SFTSは、主に原因となるウイルスを持つマダニにかまれることで感染する感染症で、発症したネコやイヌから人に感染するケースも報告されている。
国立健康危機管理研究機構によると、今年に入ってから8月3日までに報告された患者数は、速報値で124人に上り、すでに昨年1年間の累計の120人を超えた。
また、過去最も多かった2023年の同じ時期を20人上回っている。
感染者が報告されているのは28府県で、高知県で14人、長崎県で9人、島根県と熊本県と大分県で8人、愛知県と鹿児島県で7人など、西日本を中心に患者が多くなっている。
今年は、これまで感染が確認されていなかった地域でも患者が報告されていて、各地の自治体の発表などを含めると、北海道、茨城県、栃木県、神奈川県、岐阜県で初めて感染が確認された。
国立健康危機管理研究機構獣医科学部の前田健部長は、「西日本以外の地域でも、ウイルスを持ったマダニが増えている可能性がある。野外で活動する際はマダニに刺されないよう、肌の露出を減らす服装を心掛けるなど、対策をしてほしい」と話している。
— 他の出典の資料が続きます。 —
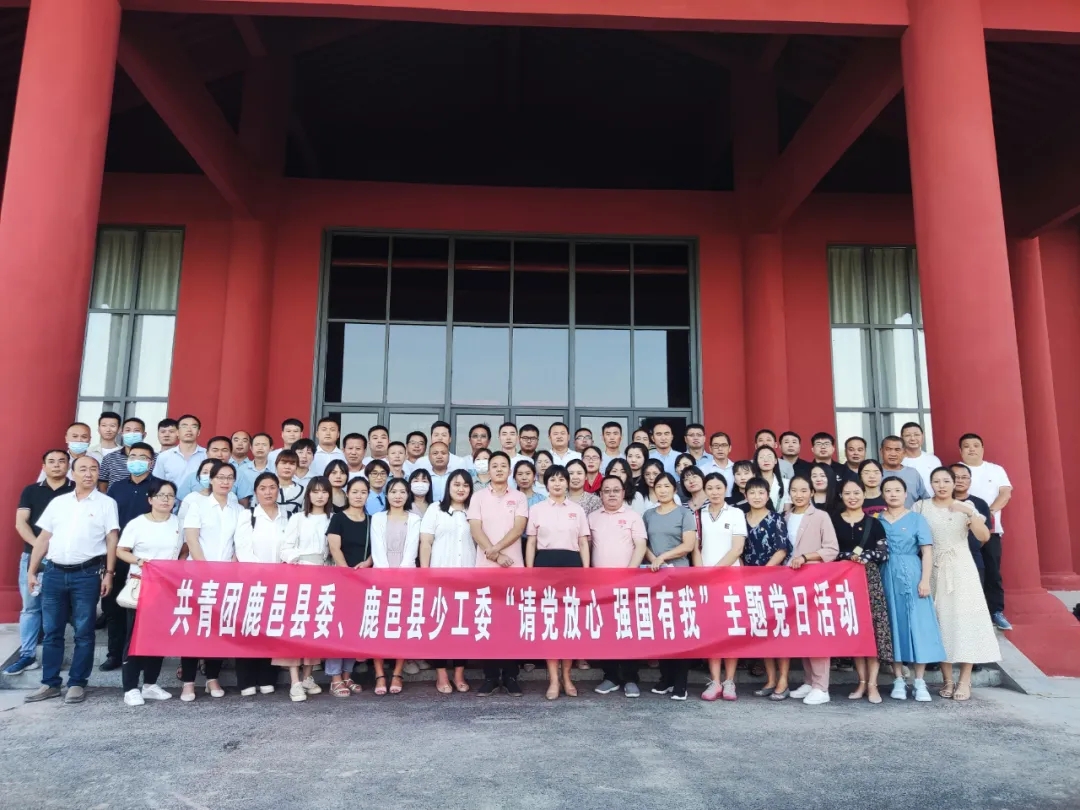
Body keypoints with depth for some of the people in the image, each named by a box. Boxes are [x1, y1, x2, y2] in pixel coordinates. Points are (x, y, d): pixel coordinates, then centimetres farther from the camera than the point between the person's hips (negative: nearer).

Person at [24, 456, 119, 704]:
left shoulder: (106, 503, 2)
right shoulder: (57, 502, 11)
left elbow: (112, 540, -2)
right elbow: (43, 538, 13)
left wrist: (109, 573, -9)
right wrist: (31, 570, 8)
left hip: (87, 574, -3)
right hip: (54, 572, 3)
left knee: (83, 632, 3)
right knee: (52, 631, 9)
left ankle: (77, 683, 11)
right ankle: (50, 683, 19)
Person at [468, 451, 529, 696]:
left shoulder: (519, 498, 7)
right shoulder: (478, 497, 8)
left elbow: (518, 529, -5)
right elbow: (475, 530, -2)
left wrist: (495, 549, -16)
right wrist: (495, 555, -12)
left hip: (514, 567, 0)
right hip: (485, 567, 0)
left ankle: (510, 676, 8)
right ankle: (490, 676, 8)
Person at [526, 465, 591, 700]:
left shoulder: (577, 510, 9)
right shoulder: (537, 509, 7)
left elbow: (583, 543, 8)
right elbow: (531, 543, 6)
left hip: (571, 563, 1)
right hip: (545, 563, -1)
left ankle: (567, 677, 15)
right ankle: (553, 679, 5)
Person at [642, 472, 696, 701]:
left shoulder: (684, 513, 2)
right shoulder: (648, 515, 14)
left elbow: (689, 545, -7)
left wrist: (663, 557, -12)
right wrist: (653, 560, -8)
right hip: (654, 576, 4)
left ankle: (680, 682, -1)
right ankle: (665, 678, 13)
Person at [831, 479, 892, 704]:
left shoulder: (873, 523, 6)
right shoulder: (834, 521, 5)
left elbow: (884, 553, 0)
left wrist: (864, 556, -12)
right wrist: (850, 555, -13)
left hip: (870, 578, -1)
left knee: (873, 628, -7)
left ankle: (872, 683, -2)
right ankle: (862, 681, 12)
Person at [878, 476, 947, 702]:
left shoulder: (916, 519, 3)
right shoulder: (876, 520, 8)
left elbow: (927, 551, -2)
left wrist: (925, 580, -11)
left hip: (911, 576, -2)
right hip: (886, 577, 2)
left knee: (918, 625, -2)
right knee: (893, 626, 4)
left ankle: (920, 682, 5)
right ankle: (898, 681, 11)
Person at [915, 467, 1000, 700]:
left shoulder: (966, 506, 3)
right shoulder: (921, 507, 2)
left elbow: (984, 536, -8)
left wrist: (970, 513, -21)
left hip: (961, 568, 0)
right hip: (935, 570, 0)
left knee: (964, 619, -5)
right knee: (941, 621, 1)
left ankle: (964, 681, 0)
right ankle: (948, 680, 9)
SFTSは、2013年に国内で初めて患者が確認され、例年約40人から130人ほどの患者が報告されている。
感染すると、6日から2週間ほどの潜伏期間の後、発熱や倦怠感のほか、おう吐や下痢などの症状が現れ、重症化すると血液中の血小板が減少して出血が止まらなくなったり、意識障害が起きたりして死亡することがある。
厚生労働省によると、国内でSFTSと診断された患者のうち、死亡した患者の割合は27%と報告されているということである。
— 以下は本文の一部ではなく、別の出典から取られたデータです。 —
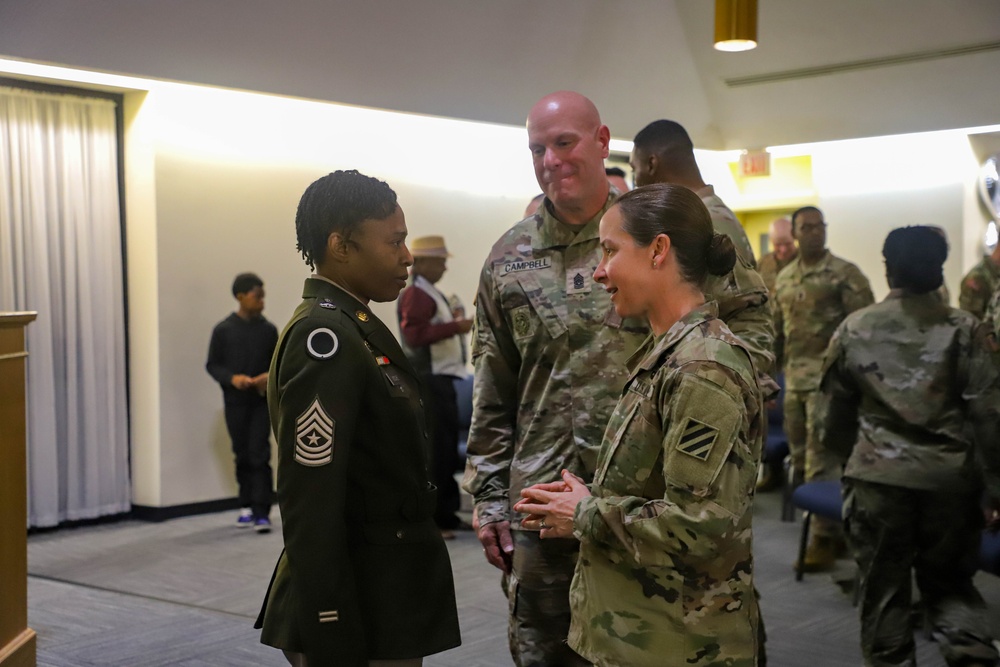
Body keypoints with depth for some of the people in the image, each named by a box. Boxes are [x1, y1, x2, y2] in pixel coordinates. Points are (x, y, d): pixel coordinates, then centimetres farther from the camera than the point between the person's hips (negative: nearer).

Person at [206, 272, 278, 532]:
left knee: (259, 455, -8)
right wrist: (232, 378, -17)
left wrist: (270, 377, -13)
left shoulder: (268, 330, 2)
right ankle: (246, 507, 24)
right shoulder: (223, 330, -2)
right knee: (242, 455, 11)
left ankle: (261, 512, -9)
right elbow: (212, 364, 1)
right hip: (235, 402, 0)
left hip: (262, 401, 0)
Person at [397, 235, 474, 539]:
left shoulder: (431, 294, 19)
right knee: (434, 451, -9)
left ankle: (446, 514, 23)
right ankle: (428, 521, -6)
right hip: (428, 380, -11)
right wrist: (454, 326, -26)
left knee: (447, 450, 14)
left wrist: (453, 321, 13)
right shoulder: (415, 294, -12)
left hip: (440, 378, 11)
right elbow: (414, 334, -24)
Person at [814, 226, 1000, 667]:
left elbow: (831, 411, 8)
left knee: (883, 590, 12)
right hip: (950, 477, 0)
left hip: (877, 476, 0)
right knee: (949, 582, 16)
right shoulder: (964, 329, -1)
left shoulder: (854, 328, 2)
患者には対症療法が行われるほか、2024年に抗ウイルス薬の「ファビピラビル」が治療薬として承認されている。
感染を媒介するマダニは、主に屋外の草むらや畑、森の中などに生息していて、農作業中や、山の中を歩いている時に、かまれることがあるとされている。
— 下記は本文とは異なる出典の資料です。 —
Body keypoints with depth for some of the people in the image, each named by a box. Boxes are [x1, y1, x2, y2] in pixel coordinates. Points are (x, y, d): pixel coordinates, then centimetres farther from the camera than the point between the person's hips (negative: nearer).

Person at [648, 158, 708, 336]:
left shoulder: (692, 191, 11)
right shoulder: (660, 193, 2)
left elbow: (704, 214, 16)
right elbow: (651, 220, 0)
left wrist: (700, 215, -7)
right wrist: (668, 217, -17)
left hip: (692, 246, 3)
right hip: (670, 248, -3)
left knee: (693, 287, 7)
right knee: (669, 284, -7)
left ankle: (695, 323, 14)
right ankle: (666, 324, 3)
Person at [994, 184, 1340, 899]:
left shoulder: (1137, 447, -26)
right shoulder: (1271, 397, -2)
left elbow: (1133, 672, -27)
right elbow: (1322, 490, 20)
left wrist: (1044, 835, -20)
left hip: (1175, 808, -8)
厚労省では、マダニに刺されないよう、農作業や登山で草むらなどに入る場合は、長袖や長ズボンを着用し、肌の露出を少なくするよう呼び掛けている。
また、SFTSを発症したペットのネコやイヌから飼い主や獣医師が感染したケースや、患者の血液から医師が感染したケースが報告されていて、厚労省は、動物や人の血液や唾液などを介した感染にも注意が必要だとしている。